Source data
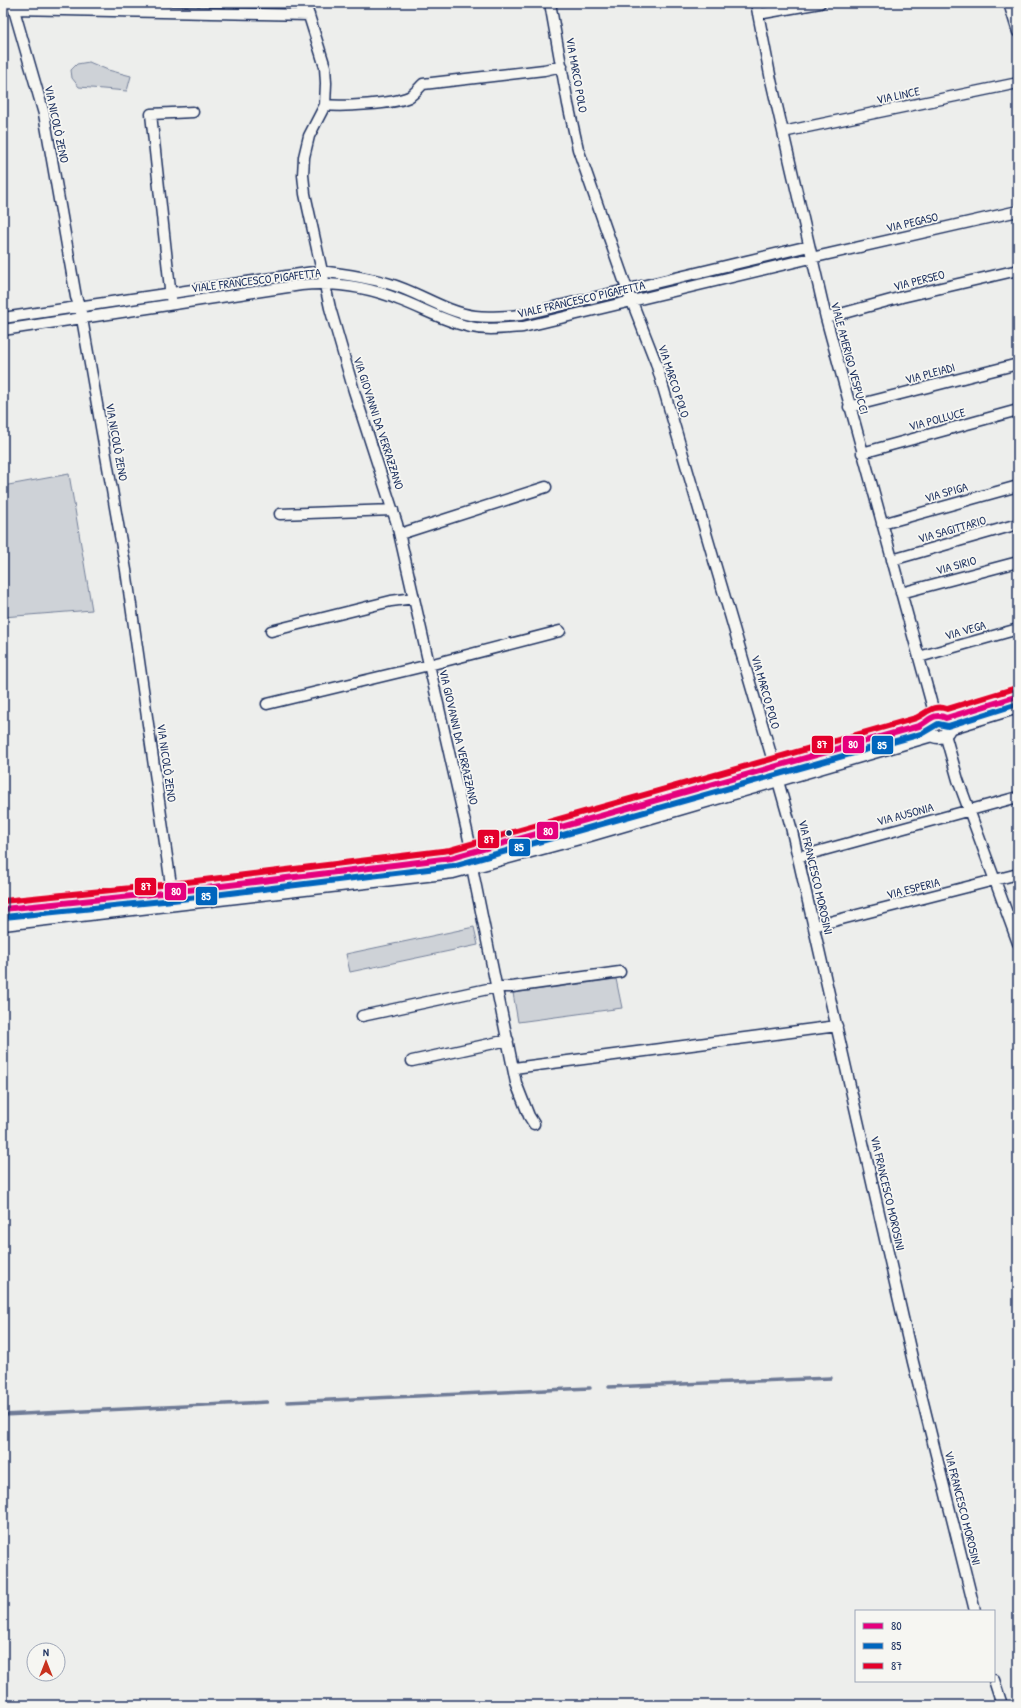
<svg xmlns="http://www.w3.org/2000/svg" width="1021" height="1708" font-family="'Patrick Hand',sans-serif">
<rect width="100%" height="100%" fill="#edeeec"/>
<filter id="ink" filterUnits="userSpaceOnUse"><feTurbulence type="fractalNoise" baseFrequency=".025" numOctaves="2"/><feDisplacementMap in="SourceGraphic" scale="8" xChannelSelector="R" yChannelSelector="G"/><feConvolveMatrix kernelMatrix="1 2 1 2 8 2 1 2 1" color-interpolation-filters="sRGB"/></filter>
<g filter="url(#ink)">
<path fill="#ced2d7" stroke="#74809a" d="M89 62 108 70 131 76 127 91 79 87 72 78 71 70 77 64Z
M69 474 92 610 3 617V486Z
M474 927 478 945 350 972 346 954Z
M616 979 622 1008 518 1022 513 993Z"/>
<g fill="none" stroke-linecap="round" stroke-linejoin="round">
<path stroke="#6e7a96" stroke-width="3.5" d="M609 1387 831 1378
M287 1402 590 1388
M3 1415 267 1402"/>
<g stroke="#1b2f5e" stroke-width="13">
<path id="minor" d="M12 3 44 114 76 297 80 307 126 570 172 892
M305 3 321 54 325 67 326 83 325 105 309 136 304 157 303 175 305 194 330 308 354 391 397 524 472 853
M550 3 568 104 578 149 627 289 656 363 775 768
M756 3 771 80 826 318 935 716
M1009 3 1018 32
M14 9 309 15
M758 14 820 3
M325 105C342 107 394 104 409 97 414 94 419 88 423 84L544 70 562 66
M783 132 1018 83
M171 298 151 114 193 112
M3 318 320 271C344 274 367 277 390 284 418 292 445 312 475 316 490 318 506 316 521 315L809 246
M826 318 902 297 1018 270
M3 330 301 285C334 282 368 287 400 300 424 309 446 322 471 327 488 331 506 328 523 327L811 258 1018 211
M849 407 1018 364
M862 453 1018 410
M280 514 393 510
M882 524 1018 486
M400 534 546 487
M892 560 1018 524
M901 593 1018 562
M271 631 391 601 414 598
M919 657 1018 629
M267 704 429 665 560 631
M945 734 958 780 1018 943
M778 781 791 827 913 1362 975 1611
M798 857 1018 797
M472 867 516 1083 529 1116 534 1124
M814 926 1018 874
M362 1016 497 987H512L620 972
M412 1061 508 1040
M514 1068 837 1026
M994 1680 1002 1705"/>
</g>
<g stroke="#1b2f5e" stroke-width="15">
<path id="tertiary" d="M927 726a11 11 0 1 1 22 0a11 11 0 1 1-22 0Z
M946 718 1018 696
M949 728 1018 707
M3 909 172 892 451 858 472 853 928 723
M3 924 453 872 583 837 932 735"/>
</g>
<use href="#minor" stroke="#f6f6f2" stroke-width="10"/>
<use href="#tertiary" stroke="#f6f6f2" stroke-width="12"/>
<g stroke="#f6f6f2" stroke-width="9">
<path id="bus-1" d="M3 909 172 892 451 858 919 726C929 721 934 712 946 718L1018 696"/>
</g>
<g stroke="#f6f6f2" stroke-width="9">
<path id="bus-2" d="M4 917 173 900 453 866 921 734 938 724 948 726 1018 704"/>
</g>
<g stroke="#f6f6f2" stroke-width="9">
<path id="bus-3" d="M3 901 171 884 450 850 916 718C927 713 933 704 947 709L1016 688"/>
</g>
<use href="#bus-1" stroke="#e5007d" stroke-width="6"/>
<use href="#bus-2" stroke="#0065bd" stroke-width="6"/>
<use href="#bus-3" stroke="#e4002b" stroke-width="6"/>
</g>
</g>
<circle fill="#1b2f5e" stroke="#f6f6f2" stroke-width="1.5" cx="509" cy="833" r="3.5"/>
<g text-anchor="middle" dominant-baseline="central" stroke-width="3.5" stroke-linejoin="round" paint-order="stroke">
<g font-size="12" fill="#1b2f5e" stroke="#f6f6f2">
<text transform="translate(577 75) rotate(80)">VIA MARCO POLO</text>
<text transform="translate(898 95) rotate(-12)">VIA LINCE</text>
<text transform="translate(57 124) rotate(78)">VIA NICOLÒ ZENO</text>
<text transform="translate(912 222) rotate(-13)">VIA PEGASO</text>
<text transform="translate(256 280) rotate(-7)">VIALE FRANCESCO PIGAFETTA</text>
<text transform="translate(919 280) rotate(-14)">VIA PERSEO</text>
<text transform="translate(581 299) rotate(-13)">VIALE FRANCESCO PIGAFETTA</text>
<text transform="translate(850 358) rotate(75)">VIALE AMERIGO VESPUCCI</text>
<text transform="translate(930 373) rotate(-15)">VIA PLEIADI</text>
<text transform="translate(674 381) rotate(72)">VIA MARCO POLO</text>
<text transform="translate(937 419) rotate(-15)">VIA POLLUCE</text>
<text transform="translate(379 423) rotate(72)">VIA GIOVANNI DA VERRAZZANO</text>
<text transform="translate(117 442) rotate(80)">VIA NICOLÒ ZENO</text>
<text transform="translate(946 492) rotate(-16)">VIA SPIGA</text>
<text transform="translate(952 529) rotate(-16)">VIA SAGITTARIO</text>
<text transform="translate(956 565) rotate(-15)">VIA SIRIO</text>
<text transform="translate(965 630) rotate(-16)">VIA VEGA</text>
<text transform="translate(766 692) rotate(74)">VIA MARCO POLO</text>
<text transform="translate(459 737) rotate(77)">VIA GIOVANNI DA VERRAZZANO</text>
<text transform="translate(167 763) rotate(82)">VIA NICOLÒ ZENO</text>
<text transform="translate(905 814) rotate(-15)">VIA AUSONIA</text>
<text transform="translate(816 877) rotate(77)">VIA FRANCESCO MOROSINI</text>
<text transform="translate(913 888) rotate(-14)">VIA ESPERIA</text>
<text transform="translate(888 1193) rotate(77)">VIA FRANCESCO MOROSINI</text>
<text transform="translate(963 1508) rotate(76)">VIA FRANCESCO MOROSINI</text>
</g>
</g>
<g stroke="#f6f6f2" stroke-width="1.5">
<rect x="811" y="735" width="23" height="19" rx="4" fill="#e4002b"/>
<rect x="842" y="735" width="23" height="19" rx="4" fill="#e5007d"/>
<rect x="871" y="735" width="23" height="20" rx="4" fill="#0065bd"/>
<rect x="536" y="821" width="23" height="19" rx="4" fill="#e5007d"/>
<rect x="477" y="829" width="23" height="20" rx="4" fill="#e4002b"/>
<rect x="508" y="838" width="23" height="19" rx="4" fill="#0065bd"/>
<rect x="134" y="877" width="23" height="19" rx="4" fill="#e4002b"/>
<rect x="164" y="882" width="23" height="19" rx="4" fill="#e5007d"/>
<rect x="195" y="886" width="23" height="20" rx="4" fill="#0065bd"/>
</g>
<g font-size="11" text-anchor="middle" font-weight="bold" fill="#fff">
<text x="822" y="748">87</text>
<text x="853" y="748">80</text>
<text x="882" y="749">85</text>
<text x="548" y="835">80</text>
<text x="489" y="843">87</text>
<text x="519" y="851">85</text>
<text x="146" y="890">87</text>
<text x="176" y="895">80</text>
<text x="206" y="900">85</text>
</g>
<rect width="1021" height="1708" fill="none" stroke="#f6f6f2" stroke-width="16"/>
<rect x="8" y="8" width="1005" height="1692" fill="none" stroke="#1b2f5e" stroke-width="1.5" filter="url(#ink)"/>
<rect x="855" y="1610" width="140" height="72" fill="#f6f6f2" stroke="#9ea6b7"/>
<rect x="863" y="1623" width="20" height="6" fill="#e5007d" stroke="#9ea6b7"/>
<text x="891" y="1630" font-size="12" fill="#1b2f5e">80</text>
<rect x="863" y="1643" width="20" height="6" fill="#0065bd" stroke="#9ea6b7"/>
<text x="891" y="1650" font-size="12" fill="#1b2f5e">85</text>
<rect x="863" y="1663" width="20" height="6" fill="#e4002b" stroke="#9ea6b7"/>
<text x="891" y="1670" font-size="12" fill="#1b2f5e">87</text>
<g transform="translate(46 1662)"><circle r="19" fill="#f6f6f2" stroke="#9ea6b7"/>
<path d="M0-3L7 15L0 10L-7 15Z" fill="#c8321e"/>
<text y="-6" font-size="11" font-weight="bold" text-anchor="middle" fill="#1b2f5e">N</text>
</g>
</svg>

Directions
Read through the lines above and collect those that contain the string "round".

Response
<g fill="none" stroke-linecap="round" stroke-linejoin="round">
<g text-anchor="middle" dominant-baseline="central" stroke-width="3.5" stroke-linejoin="round" paint-order="stroke">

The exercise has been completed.